Gladwell wrote. “Not risks, however commonplace, involving
their own behavior, but risks, however rare, involving some
unexpected event.” So relatively few people—and certainly
not governments or their departments of transportation—are
worrying about the fact that Americans are still driving too
fast, running red lights at will, and passing and lane-changing
too aggressively on our ever-widening highways. Or that drivers
continue to act belligerently toward one another and to pedestrians,
who are mowed down with alarming frequency everywhere from
busy city intersections where motorists think their right-of-way
trumps that of people on foot (it doesn’t) to wide suburban
roads where no adequate provision was made for pedestrians
who might actually dare to cross. Or that highway-fatality
statistics reveal an annual carnage 13 times greater than
the loss of life in the terrorist attacks of Sept. 11, 2001.

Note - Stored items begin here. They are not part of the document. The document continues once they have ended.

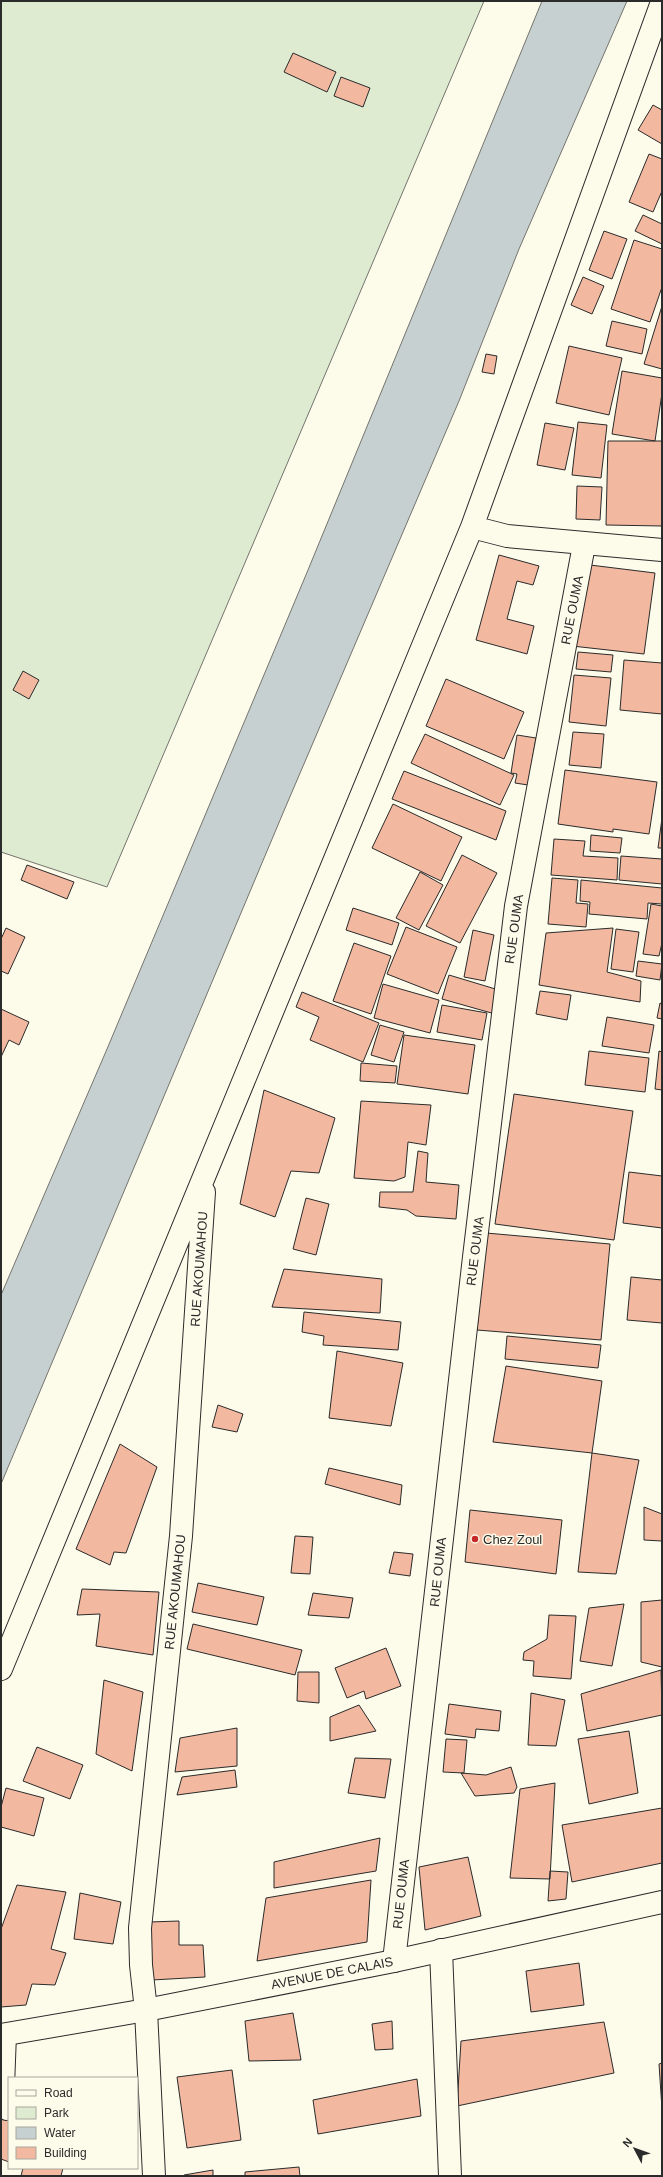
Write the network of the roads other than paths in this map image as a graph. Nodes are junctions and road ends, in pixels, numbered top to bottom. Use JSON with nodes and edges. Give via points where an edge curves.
{"nodes":[{"id":1,"x":662,"y":2,"type":"edge"},
{"id":2,"x":472,"y":527,"type":"junction"},
{"id":3,"x":584,"y":544,"type":"junction"},
{"id":4,"x":662,"y":550,"type":"edge"},
{"id":5,"x":206,"y":1173,"type":"junction"},
{"id":6,"x":1,"y":1669,"type":"edge"},
{"id":7,"x":662,"y":1902,"type":"edge"},
{"id":8,"x":441,"y":1950,"type":"junction"},
{"id":9,"x":394,"y":1961,"type":"junction"},
{"id":10,"x":146,"y":2010,"type":"junction"},
{"id":11,"x":5,"y":2034,"type":"edge"},
{"id":12,"x":6,"y":2113,"type":"dead end"},
{"id":13,"x":154,"y":2176,"type":"edge"},
{"id":14,"x":450,"y":2176,"type":"edge"}],
"edges":[{"from":1,"to":2,"type":"main road"},
{"from":2,"to":3,"type":"main road","via":[[507,536]]},
{"from":2,"to":5,"type":"main road"},
{"from":3,"to":4,"type":"main road"},
{"from":3,"to":9,"type":"main road","name":"RUE OUMA","via":[[516,906]]},
{"from":5,"to":6,"type":"main road"},
{"from":5,"to":10,"type":"main road","name":"RUE AKOUMAHOU","via":[[181,1536],[140,1928]]},
{"from":7,"to":8,"type":"main road","name":"AVENUE DE CALAIS"},
{"from":8,"to":9,"type":"main road","name":"AVENUE DE CALAIS"},
{"from":8,"to":14,"type":"main road"},
{"from":9,"to":10,"type":"main road","name":"AVENUE DE CALAIS"},
{"from":10,"to":11,"type":"main road","name":"AVENUE DE CALAIS"},
{"from":10,"to":13,"type":"main road","name":"RUE AKOUMAHOU"},
{"from":11,"to":12,"type":"lane"}]}
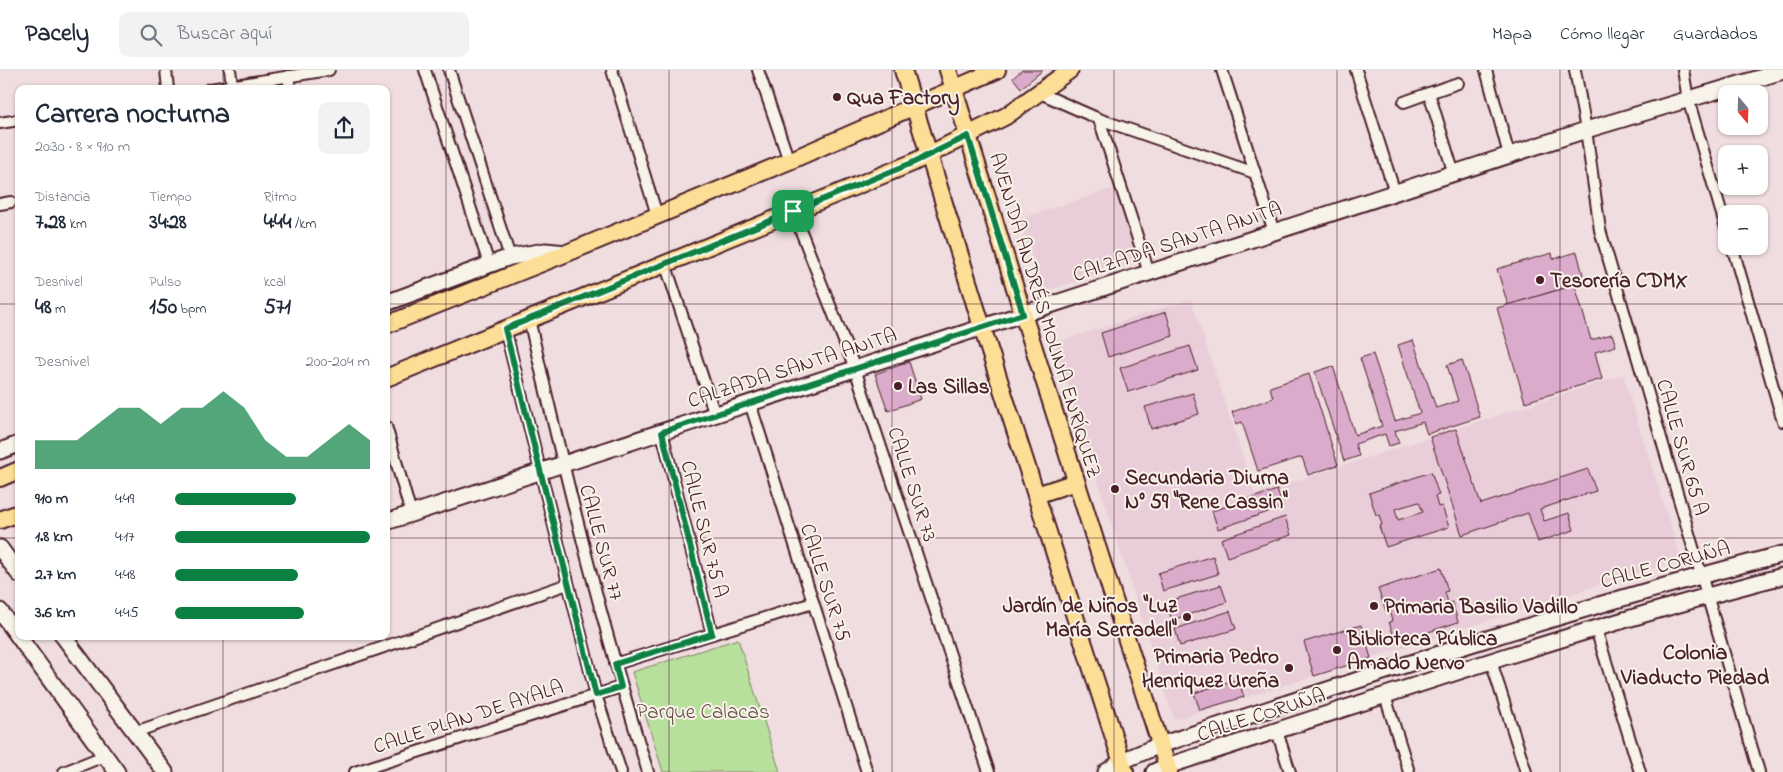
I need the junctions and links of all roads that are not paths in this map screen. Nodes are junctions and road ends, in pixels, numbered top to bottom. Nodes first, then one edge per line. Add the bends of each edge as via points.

My mother had one thing right in the worry department: She
always grabbed hold of my hand as we began crossing a street,
even into my teen years when I had to swat it away lest the
embarrassing act be observed by my peers. Then again, once
or twice—fearful that I would slip and crack my head during
my bath—she told me that more people die each year from bathtub
mishaps than from car crashes. Maybe that’s where it all starts.